Exercise aim. Please output the full listing, character for character.

[[ Given material open ]]

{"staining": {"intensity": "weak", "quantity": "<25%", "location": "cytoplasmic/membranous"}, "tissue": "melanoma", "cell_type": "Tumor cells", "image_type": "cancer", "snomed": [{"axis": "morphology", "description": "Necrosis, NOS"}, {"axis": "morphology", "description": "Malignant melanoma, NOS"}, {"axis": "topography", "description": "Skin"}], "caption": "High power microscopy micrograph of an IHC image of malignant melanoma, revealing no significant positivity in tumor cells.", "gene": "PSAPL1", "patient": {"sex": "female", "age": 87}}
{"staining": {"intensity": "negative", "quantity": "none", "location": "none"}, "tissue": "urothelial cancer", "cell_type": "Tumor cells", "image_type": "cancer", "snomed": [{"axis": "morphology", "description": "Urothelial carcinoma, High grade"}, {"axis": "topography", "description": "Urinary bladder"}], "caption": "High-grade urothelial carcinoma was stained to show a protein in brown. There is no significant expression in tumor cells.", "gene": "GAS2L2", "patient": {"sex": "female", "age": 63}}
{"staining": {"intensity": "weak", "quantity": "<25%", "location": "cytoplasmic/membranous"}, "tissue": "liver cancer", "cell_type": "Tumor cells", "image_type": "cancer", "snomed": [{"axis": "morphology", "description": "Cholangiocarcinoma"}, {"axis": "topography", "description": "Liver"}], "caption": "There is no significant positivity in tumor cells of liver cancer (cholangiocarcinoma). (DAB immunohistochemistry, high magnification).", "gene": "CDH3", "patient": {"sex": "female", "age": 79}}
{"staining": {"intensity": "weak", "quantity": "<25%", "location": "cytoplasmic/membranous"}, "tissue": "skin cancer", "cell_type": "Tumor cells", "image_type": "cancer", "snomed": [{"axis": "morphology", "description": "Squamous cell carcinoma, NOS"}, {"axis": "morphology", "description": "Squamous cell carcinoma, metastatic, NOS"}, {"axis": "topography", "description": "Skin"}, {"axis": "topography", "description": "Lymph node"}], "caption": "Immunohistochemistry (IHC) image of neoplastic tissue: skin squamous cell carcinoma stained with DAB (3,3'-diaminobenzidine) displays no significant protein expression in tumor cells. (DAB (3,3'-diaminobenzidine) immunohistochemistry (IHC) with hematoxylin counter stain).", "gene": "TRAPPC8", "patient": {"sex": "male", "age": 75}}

[[ Given material closed ]]

Answer for this exercise.
{"staining": {"intensity": "weak", "quantity": "<25%", "location": "cytoplasmic/membranous"}, "tissue": "melanoma", "cell_type": "Tumor cells", "image_type": "cancer", "snomed": [{"axis": "morphology", "description": "Necrosis, NOS"}, {"axis": "morphology", "description": "Malignant melanoma, NOS"}, {"axis": "topography", "description": "Skin"}], "caption": "High power microscopy micrograph of an IHC image of malignant melanoma, revealing no significant positivity in tumor cells.", "gene": "PSAPL1", "patient": {"sex": "female", "age": 87}}
{"staining": {"intensity": "negative", "quantity": "none", "location": "none"}, "tissue": "urothelial cancer", "cell_type": "Tumor cells", "image_type": "cancer", "snomed": [{"axis": "morphology", "description": "Urothelial carcinoma, High grade"}, {"axis": "topography", "description": "Urinary bladder"}], "caption": "High-grade urothelial carcinoma was stained to show a protein in brown. There is no significant expression in tumor cells.", "gene": "GAS2L2", "patient": {"sex": "female", "age": 63}}
{"staining": {"intensity": "weak", "quantity": "<25%", "location": "cytoplasmic/membranous"}, "tissue": "liver cancer", "cell_type": "Tumor cells", "image_type": "cancer", "snomed": [{"axis": "morphology", "description": "Cholangiocarcinoma"}, {"axis": "topography", "description": "Liver"}], "caption": "There is no significant positivity in tumor cells of liver cancer (cholangiocarcinoma). (DAB immunohistochemistry, high magnification).", "gene": "CDH3", "patient": {"sex": "female", "age": 79}}
{"staining": {"intensity": "weak", "quantity": "<25%", "location": "cytoplasmic/membranous"}, "tissue": "skin cancer", "cell_type": "Tumor cells", "image_type": "cancer", "snomed": [{"axis": "morphology", "description": "Squamous cell carcinoma, NOS"}, {"axis": "morphology", "description": "Squamous cell carcinoma, metastatic, NOS"}, {"axis": "topography", "description": "Skin"}, {"axis": "topography", "description": "Lymph node"}], "caption": "Immunohistochemistry (IHC) image of neoplastic tissue: skin squamous cell carcinoma stained with DAB (3,3'-diaminobenzidine) displays no significant protein expression in tumor cells. (DAB (3,3'-diaminobenzidine) immunohistochemistry (IHC) with hematoxylin counter stain).", "gene": "TRAPPC8", "patient": {"sex": "male", "age": 75}}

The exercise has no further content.